- Date: December 28, 2007
- Season: 2007
- Stadium: Florida Citrus Bowl
- Location: Orlando, Florida
- MVP: FS Jamie Silva (Boston College)
- Favorite: Boston College by 3½
- Referee: Randy Christal (Big 12)
- Attendance: 46,554

International TV coverage
- Network: ESPN
- Announcers: Mike Patrick, Todd Blackledge, and Holly Rowe

= 2007 Champs Sports Bowl =

American college football game

The 2007 Champs Sports Bowl was the 18th edition of the college football bowl game. It was part of the 2007-08 NCAA football bowl games season, and was played on December 28, 2007, at the Citrus Bowl stadium in Orlando, Florida. The game pitted the Michigan State Spartans of the Big Ten Conference against the Boston College Eagles of the Atlantic Coast Conference.

==Background==
In Mark Dantonio's first season with Michigan State, he led them to their first winning season since 2003. They won their first four games of the season, but went 1–5 to begin conference play, before wins over Purdue and #22 Penn State righted the ship, though they finished tied for 5th with Purdue and Indiana in the Big Ten Conference. This was the fourth bowl game of the decade for the Spartans. Boston College won their first eight games of the season while rising from unranked to #2 in the polls before a match-up with Florida State. A 27–17 loss dropped them to #8 and a loss to Maryland the following week dropped them to #17, though they won their last two games (against #20 Clemson and Miami) to win the Atlantic Division of the Atlantic Coast Conference. In the ACC Championship Game, they faced off against #5 Virginia Tech, who beat them 30–16. This was the eighth bowl game of the decade for the Eagles.

==Game summary==
- Michigan State - Kellen Davis 18-yard pass from Brian Hoyer (Brett Swenson kick)
- Boston College - Jon Loyte 1-yard pass from Matt Ryan (Steve Aponavicius kick)
- Boston College - Rich Gunnell 29-yard pass from Matt Ryan (Steve Aponavicius kick)
- Michigan State - Brett Swenson 39-yard field goal
- Michigan State - Brett Swenson 23-yard field goal
- Boston College - Steve Aponavicius 28-yard field goal
- Boston College - Rich Gunnell 68-yard pass from Matt Ryan (Steve Aponavicius kick)
- Michigan State - Deon Curry 14-yard pass from Brian Hoyer (Kellen Davis 2-point pass)

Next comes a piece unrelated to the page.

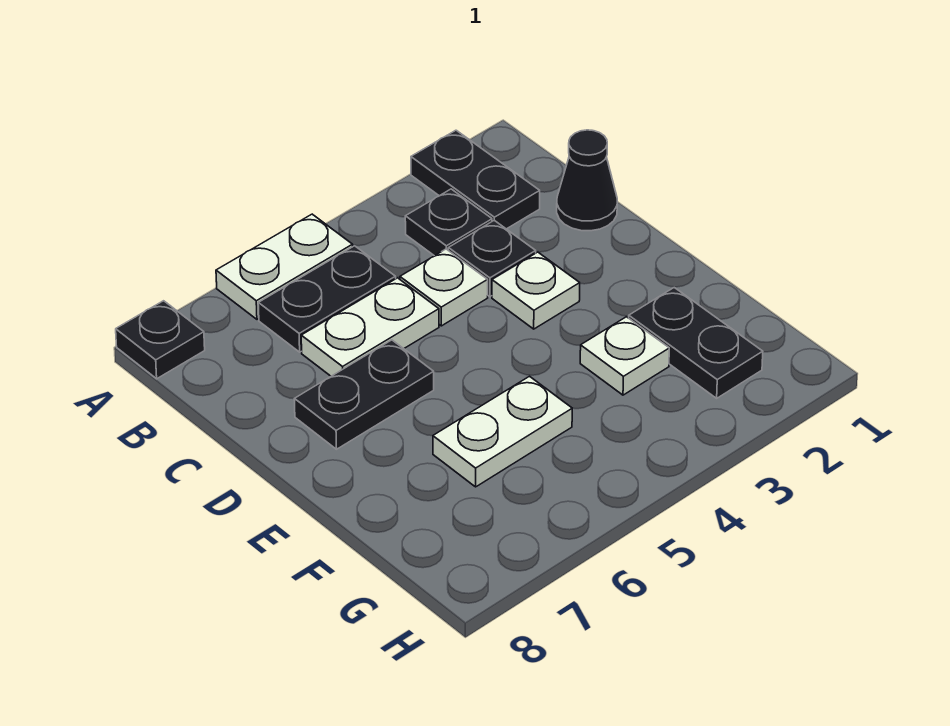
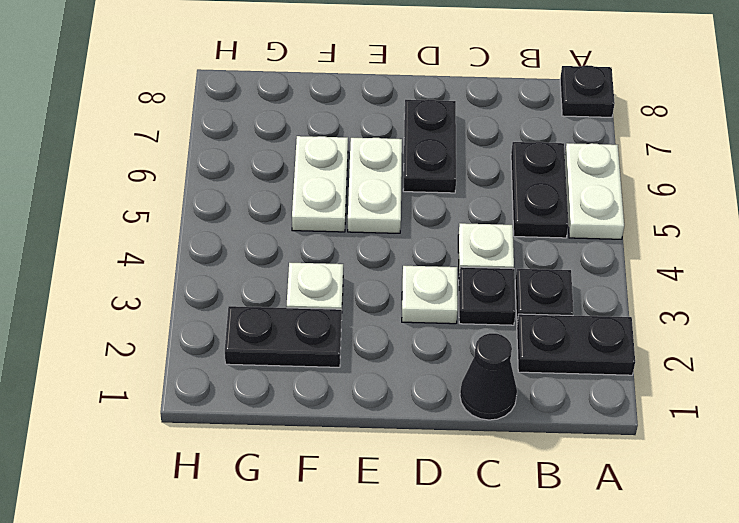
white 1x2 plate [301,278,439,376] -> white 1x2 plate moved to [348,138,402,233]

Jamie Silva had 10 tackles, 7 solo while also having 2 interceptions and 4 punt returns for 37 yards en route to being named MVP.

==Aftermath==
Michigan State began a streak of 9 straight bowl appearances under Mark Dantonio (the longest streak in school history) while the Eagles went to two more bowls game in the decade.

Both quarterbacks went on to lengthy NFL careers.